As you learned in the previous chapter, SSL encrypts data to ensure communication is secure. Learn the basics of SSL benefits before moving forward. SSL certificates can be purchased from the website of DigiCert SSL.
SSL operates according to these concepts:
- Cryptography with asymmetrical keys
- The Cryptography that is symmetric
Cryptography that is asymmetric
Asymmetric cryptography (also called Asymmetric Encryption or Public Key Cryptography) uses a mathematically-related pair of keys to encrypt and decrypt data. A person with access to a key pair can communicate with you. We call these public keys. In addition to the Public Key, a key pair includes a Private Key.
This is important to understand as keys refer to mathematical values and were created using an algorithm that encrypts or decrypts data.
It is only possible to decrypt the asymmetric cryptographic key with the public key in the pair that generated it.
SSL handshakes are symmetric methods used to initiate communication. Asymmetric key algorithms commonly used include elliptic curves, RSA, DSA, EIGamal, and PKCS.
Symmetric Cryptography
The symmetric algorithm encrypts and decrypts data using the same key. There should only be two parties who know this key. Initiating a communication through an SSL handshake is asymmetric cryptographic in nature. Among the most popular asymmetric key encryption algorithms are elliptic curve techniques, EIGamal, RSA, DSA, and PKCS.
When symmetric cryptography is used, a symmetric key encrypts and decrypts data. There should only be two parties who know this key.

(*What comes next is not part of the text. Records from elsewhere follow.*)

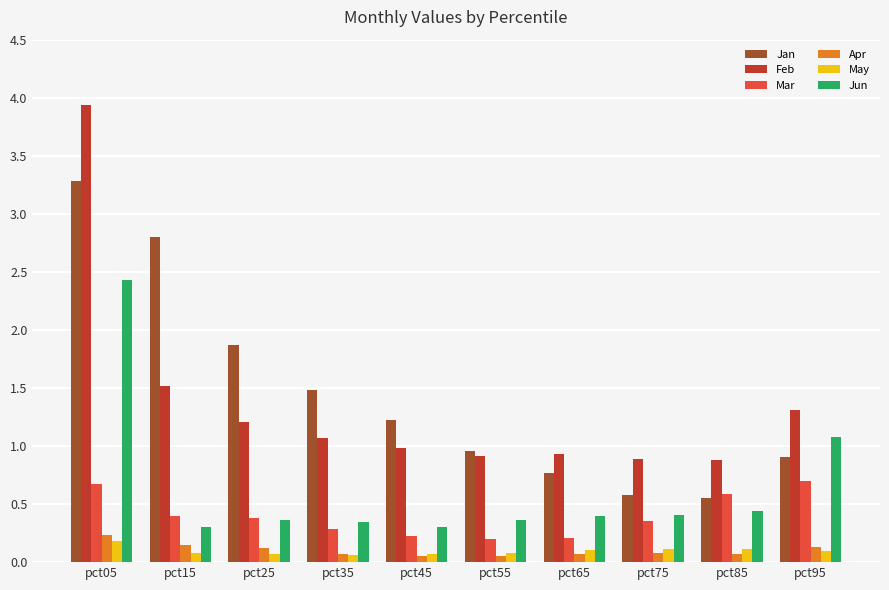

Rank the series by their maximum value, from highest to lowest.

Feb, Jan, Jun, Mar, Apr, May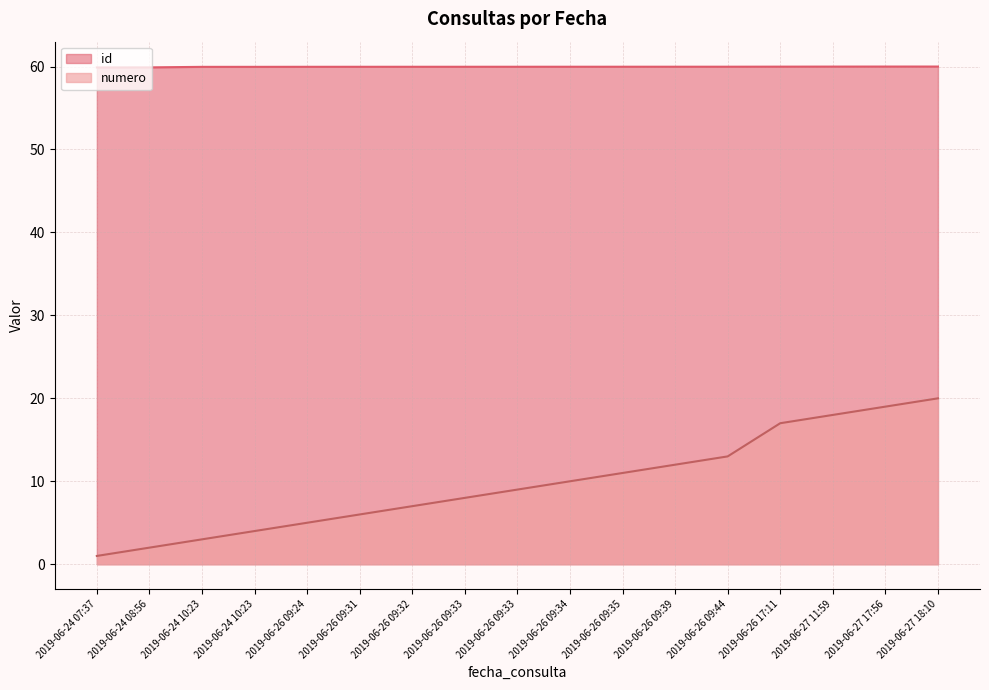

What are all the series names shown in the legend?

id, numero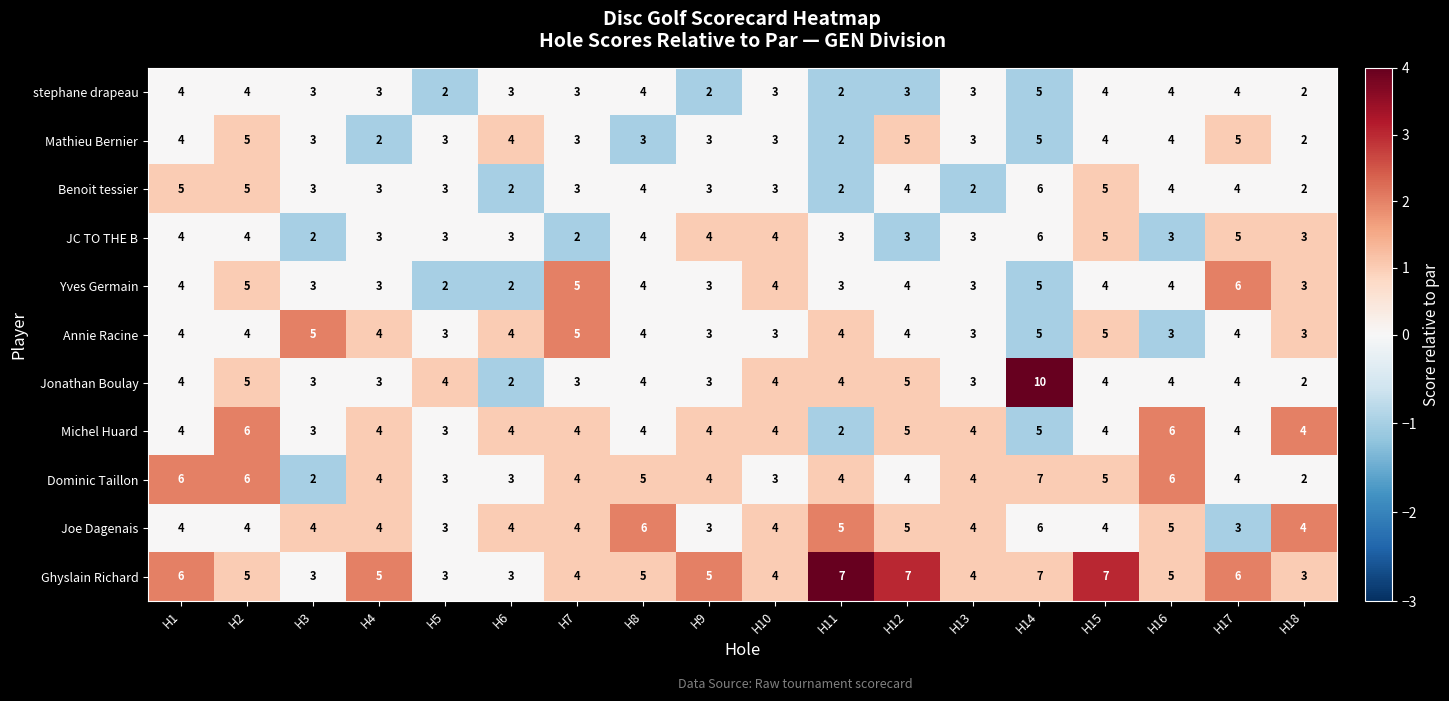

What is the approximate value of Joe Dagenais at H15?

4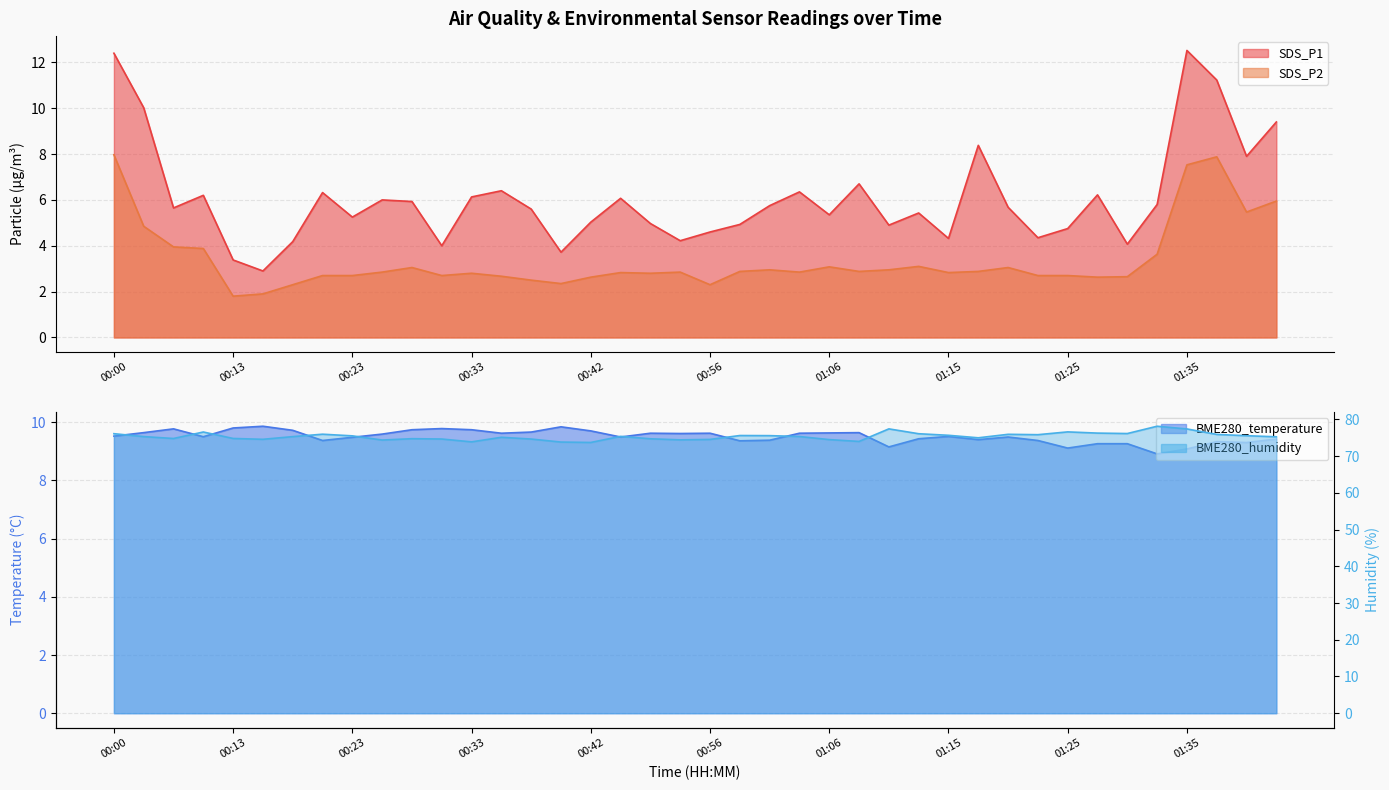

Does the chart have visible grid lines?

Yes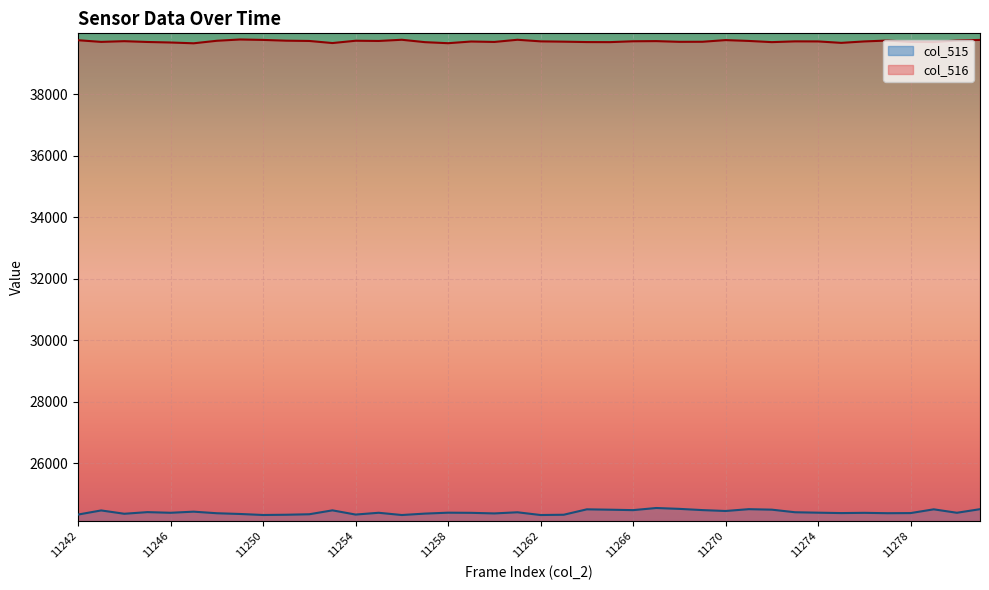

Is it true that col_516 equals 20735 at 11265?

False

The SSL handshake between the browser and the web server (or any other two systems) can be seen in the above figure as being divided mainly into two steps: the transmission itself and the SSL handshake.
SSL Handshake
The SSL handshake is always the first step in communication over SSL. An SSL handshake establishes a secure connection before any data transfer begins, verifying the web server and retrieving the public key of the web server.
Voici How the SSL Handshake Looks:
Understanding each step is as follows:
- The client sends a “hello” message. A server needs to use SSL to communicate with a client, depending on the SSL version, cipher settings, client-specific data, and other factors.
- The server responds with a “server hello” message. Part of this data is an SSL certificate that includes a public key, a version number from the server, cipher settings, and other details that make SSL communications with the server possible.
- The client verifies SSL certificates with the CA (Certificate Authority) and authenticates the server. The client will not open an SSL connection if it is unable to authenticate. Assuming authentication is successful, move onto step 4.
- With the server’s public keys, the client encrypts session keys, which are transmitted to the server. When a server requests authentication from a client (mostly in server-to-server communications), the client sends his own certificate to the server.
- By using the private key of the server, the server encrypts client acknowledgement and sends it to the client.
Thus, both clients and servers need a session key to encrypt or decrypt data sent between them during a SSL handshake. Neither public nor private keys are required at this point.